Bain analysis notes that companies may achieve significant gross margin gains from well executed nearshoring programs, but only after upfront investment in sites and ramp ups. We therefore structure pilots to validate value early, using phased volumes and limited product scopes. This allows testing of assumptions on labor productivity, yield, logistics savings and working capital before full relocation.

To compare nearshore locations and supplier options, we apply standardized frameworks with weighted scoring. These typically assess cost competitiveness, quality assurance, reliability, technical capability, sustainability, compliance, innovation and scalability. The result is a transparent comparison aligned with your strategic priorities.

Given the sensitivity of nearshoring business cases to shifts in demand, wages or tariffs, we conduct ROI sensitivity analyses for each pilot. We stress test scenarios such as volume volatility, transport cost fluctuations or ramp up delays. This reflects how companies increasingly use AI to simulate nearshoring scenarios and evaluate sourcing alternatives.

Scenario Key driver tested Impact focus
Base case Planned demand & wage levels Expected payback period
Downside Lower volumes, higher labor costs Minimum acceptable ROI
Upside Faster ramp up, better yields Potential margin expansion

Regulatory complexity frequently slows execution. We therefore embed compliance by design into the pilot. Working with legal, tax and HR teams, we build a regulatory checklist covering customs regimes, trade agreements, labor rules, environmental standards, data protection and sector specific certifications.

  • Map applicable trade and customs regimes, including preferential agreements
  • Screen labor, health and safety and union regulations
  • Assess tax incentives, permanent establishment considerations and transfer pricing rules
  • Review environmental and product compliance requirements
  • Define data protection and cybersecurity controls
  • Set governance and documentation to accelerate approvals

Because many companies lack visibility beyond Tier 1 suppliers, we integrate multi tier transparency into pilot scope. We identify critical Tier 2 and Tier 3 components, map geographic concentration risks and deploy IoT or platform based tracking where feasible. Without this, relocating assembly can leave deep tier vulnerabilities unaddressed.

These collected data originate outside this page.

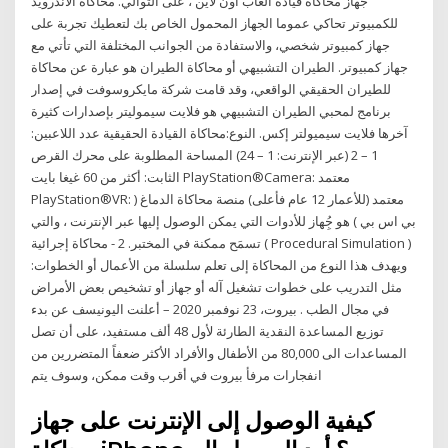
جهاز محاكاة قيادة العاب اون لاين ، على التوالي. محاكاة الاندرويد
للكمبيوتر تحاكي عموما الجهاز المحمول الخاص بك لتعطيك تجربة على
جهاز كمبيوتر شخصي، والاستفادة من الجوانب المختلفة التي تأتي مع
جهاز كمبيوتر. الطيران التشبيهي أو محاكاة الطيران هو عبارة عن محاكاة
للطيران الحقيقي الواقعي، وقد قامت شركة مايكروسوفت في إصدار
برنامج لمحبي الطيران التشبيهي هو فلايت سيموليتر بإصدارات كثيرة
آخرها فلايت سيميولتر إكس. النوع:محاكاة القيادة الحقيقية عدد اللاعبين:
1 – 2 (عبر الإنترنت: 1 – 24) المساحة المطلوبة على محرك القرص
الثابت: أكثر من 60 غيغا بايت PlayStation®Camera: معتمد
PlayStation®VR: معتمد (للأعمار 12 عام فأعلى) منصة محاكاة الدماغ (
بي اس بي ) هو جُِهاز للأدوات التي يمكن الوصول إليها عبر الإنترنت ، والتي
تسمَح ممكنة في المختبر. 2 - محاكاة إجرائية ( Procedural Simulation )
:ويهدف هذا النوع من المحاكاة إلى تعلم سلسلة من الأعمال أو الخطوات
مثل التدريب على خطوات تشغيل آله أو جهاز أو تشخيص بعض الأمراض
في مجال الطب . بيروت، 23 نوفمبر 2020 – أعلنت اليونيسف عن بدء
توزيع المساعدة النقدية الطارئة لأول 48 ألف مستفيد، على أن تصل
المساعدات الى 80,000 من الأطفال والأفراد الأكثر ضعفاً المتضررين من
انفجارات مرفأ بيروت في أقرب وقت ممكن، وسوف يتم
كيفية الوصول إلى الإنترنت على جهاز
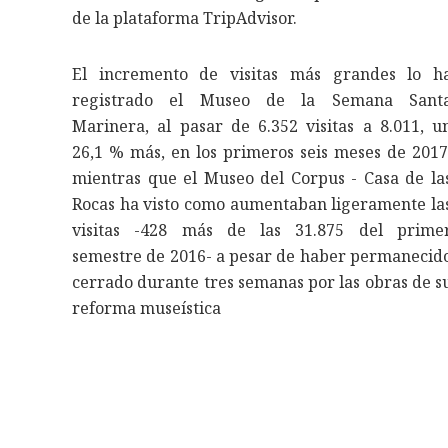
de la plataforma TripAdvisor.
El incremento de visitas más grandes lo h
registrado el Museo de la Semana Sant
Marinera, al pasar de 6.352 visitas a 8.011, u
26,1 % más, en los primeros seis meses de 2017
mientras que el Museo del Corpus - Casa de la
Rocas ha visto como aumentaban ligeramente la
visitas -428 más de las 31.875 del prime
semestre de 2016- a pesar de haber permanecid
cerrado durante tres semanas por las obras de s
reforma museística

To move efficiently from pilot to deployment, we implement governance structures that clarify decision rights and escalation paths. Weighted scoring frameworks support fact based go or no go decisions. Embedding compliance by design and strong governance helps shorten the time between a successful pilot and scaled execution.

Selecting the right consulting partner is central to closing the ambition execution gap. Ideal partners combine expertise in nearshoring strategy, freight procurement, warehousing and trade compliance, and can work cross functionally with operations, finance, legal and HR. Experience with AI driven scenario modeling and building regional supply ecosystems is increasingly relevant.

We recommend evaluating partners using a structured scorecard similar to supplier assessments. Criteria can include pilot design methodology, capability in ROI sensitivity analysis, regulatory experience in target regions, digital toolsets for multi tier visibility and the ability to transfer knowledge to internal teams. This ensures that your partner supports both execution and long term capability building.